While this is a step in the right direction, America is miles away from competitive private healthcare. Certificate of need laws, medical patents, physician licensing requirements, and numerous other regulations make it more challenging for Americans to access high-quality medical care.
When an independent physician or researcher wants to compete with a government-backed colleague, state regulators will ensure they fail. Anesthesiologists from across the country faced this issue when the Federal Trade Commission sued US Anesthesia Partners (as well as their private equity partner, Welsh, Carson, Anderson & Stowe) for alleged “anti-competitive practices.” In reality, the firm expanded anesthesia access to thousands of people across nine states, particularly serving low-income communities.
Even European nations are seeing the benefits of cutting publicly funded healthcare and embracing private enterprise.
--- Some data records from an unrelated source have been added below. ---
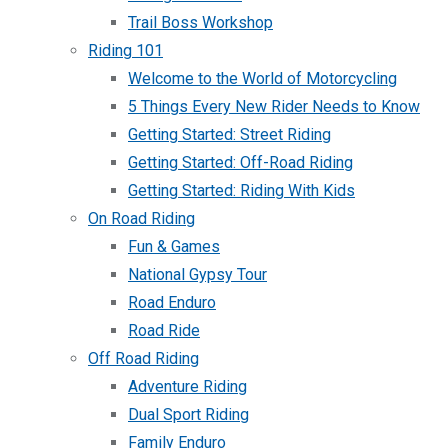
Trail Boss Workshop
Riding 101
Welcome to the World of Motorcycling
5 Things Every New Rider Needs to Know
Getting Started: Street Riding
Getting Started: Off-Road Riding
Getting Started: Riding With Kids
On Road Riding
Fun & Games
National Gypsy Tour
Road Enduro
Road Ride
Off Road Riding
Adventure Riding
Dual Sport Riding
Family Enduro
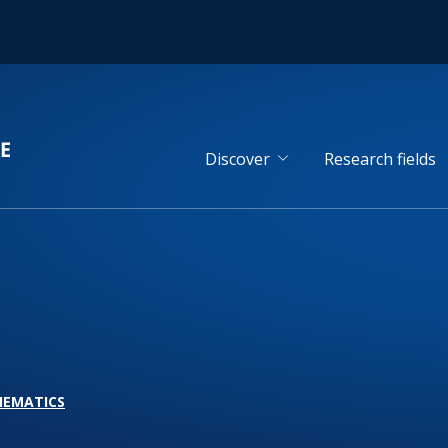
Discover
Research fields
HEMATICS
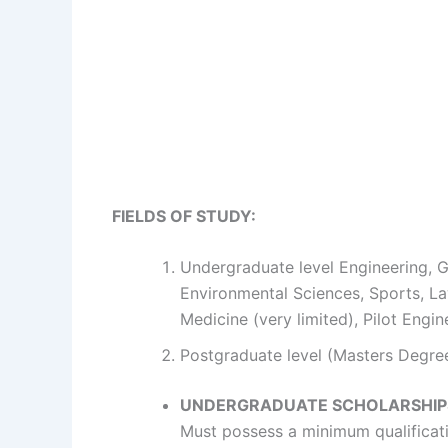
FIELDS OF STUDY:
Undergraduate level Engineering, G
Environmental Sciences, Sports, La
Medicine (very limited), Pilot Engi
Postgraduate level (Masters Degree 
UNDERGRADUATE SCHOLARSHIP
Must possess a minimum qualificatio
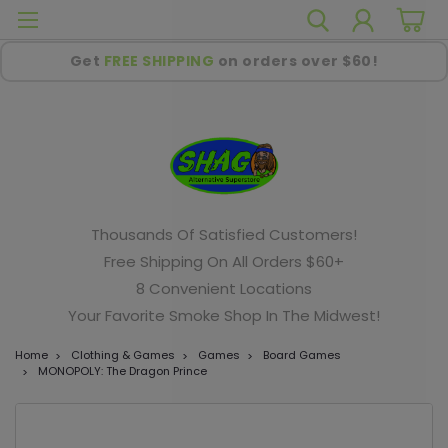
Get
FREE SHIPPING
on orders over $60!
Thousands Of Satisfied Customers!
Free Shipping On All Orders $60+
8 Convenient Locations
Your Favorite Smoke Shop In The Midwest!
Home
Clothing & Games
Games
Board Games
MONOPOLY: The Dragon Prince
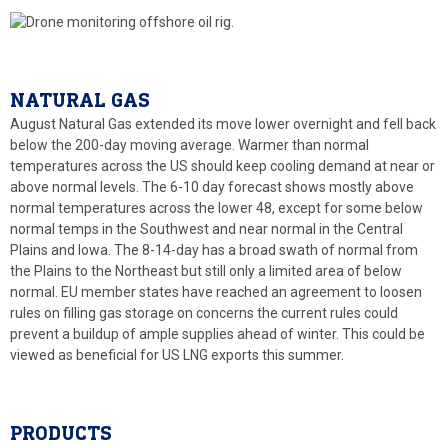
NATURAL GAS
August Natural Gas extended its move lower overnight and fell back
below the 200-day moving average. Warmer than normal
temperatures across the US should keep cooling demand at near or
above normal levels. The 6-10 day forecast shows mostly above
normal temperatures across the lower 48, except for some below
normal temps in the Southwest and near normal in the Central
Plains and Iowa. The 8-14-day has a broad swath of normal from
the Plains to the Northeast but still only a limited area of below
normal. EU member states have reached an agreement to loosen
rules on filling gas storage on concerns the current rules could
prevent a buildup of ample supplies ahead of winter. This could be
viewed as beneficial for US LNG exports this summer.
PRODUCTS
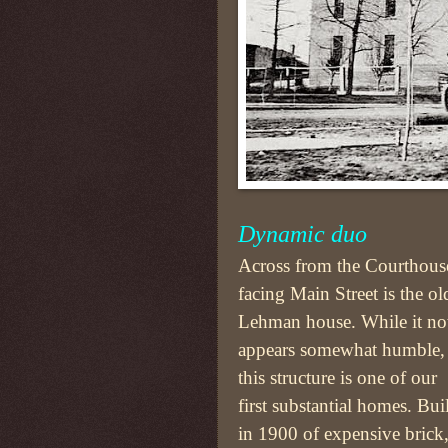
Dynamic duo
Across from the Courthous
facing Main Street is the ol
Lehman house. While it n
appears somewhat humble,
this structure is one of our
first substantial homes. Buil
in 1900 of expensive brick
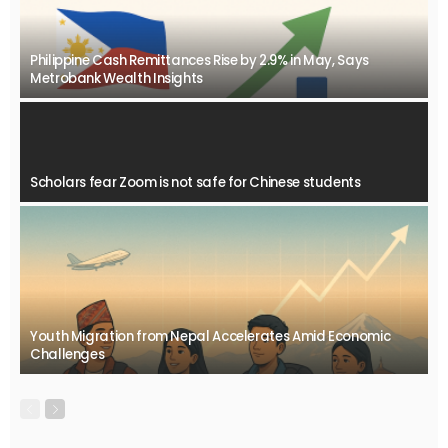
Philippine Cash Remittances Rise by 2.9% in May, Says
Metrobank Wealth Insights
Scholars fear Zoom is not safe for Chinese students
Youth Migration from Nepal Accelerates Amid Economic
Challenges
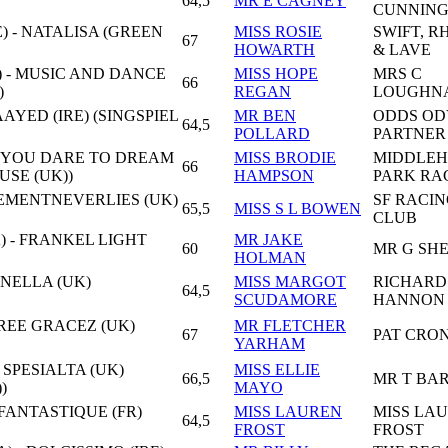
64,5
MR E CAGNEY
CUNNIN
) - NATALISA (GREEN
MISS ROSIE
SWIFT, R
67
HOWARTH
& LAVE
 - MUSIC AND DANCE
MISS HOPE
MRS C
66
)
REGAN
LOUGHN
AAYED (IRE) (SINGSPIEL
MR BEN
ODDS OD
64,5
POLLARD
PARTNER
 - YOU DARE TO DREAM
MISS BRODIE
MIDDLE
66
USE (UK))
HAMPSON
PARK RA
VEMENTNEVERLIES (UK)
SF RACI
65,5
MISS S L BOWEN
CLUB
) - FRANKEL LIGHT
MR JAKE
60
MR G SHE
HOLMAN
NELLA (UK)
MISS MARGOT
RICHARD
64,5
SCUDAMORE
HANNON 
HREE GRACEZ (UK)
MR FLETCHER
67
PAT CRO
YARHAM
 SPESIALTA (UK)
MISS ELLIE
66,5
MR T BA
)
MAYO
 FANTASTIQUE (FR)
MISS LAUREN
MISS LA
64,5
FROST
FROST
Private healthcare providers in Norway, such as Aleris, have garnered the support of 643,000 Norwegians, with membership growing daily. Over eight thousand doctors have eagerly flocked to the private group too. Numerous studies have also confirmed that privately owned and financed groups (like Aleris) are more efficient than their public counterparts.
While the increased presence of private equity in healthcare management and the more-competitive policies of site-neutral payments are nice, they should not be the final step to curing America’s healthcare ills. Physicians will never truly be independent or free until the healthcare market is truly privatized. When that day comes, America’s healthcare workers will be unshackled, and our markets will become competitive.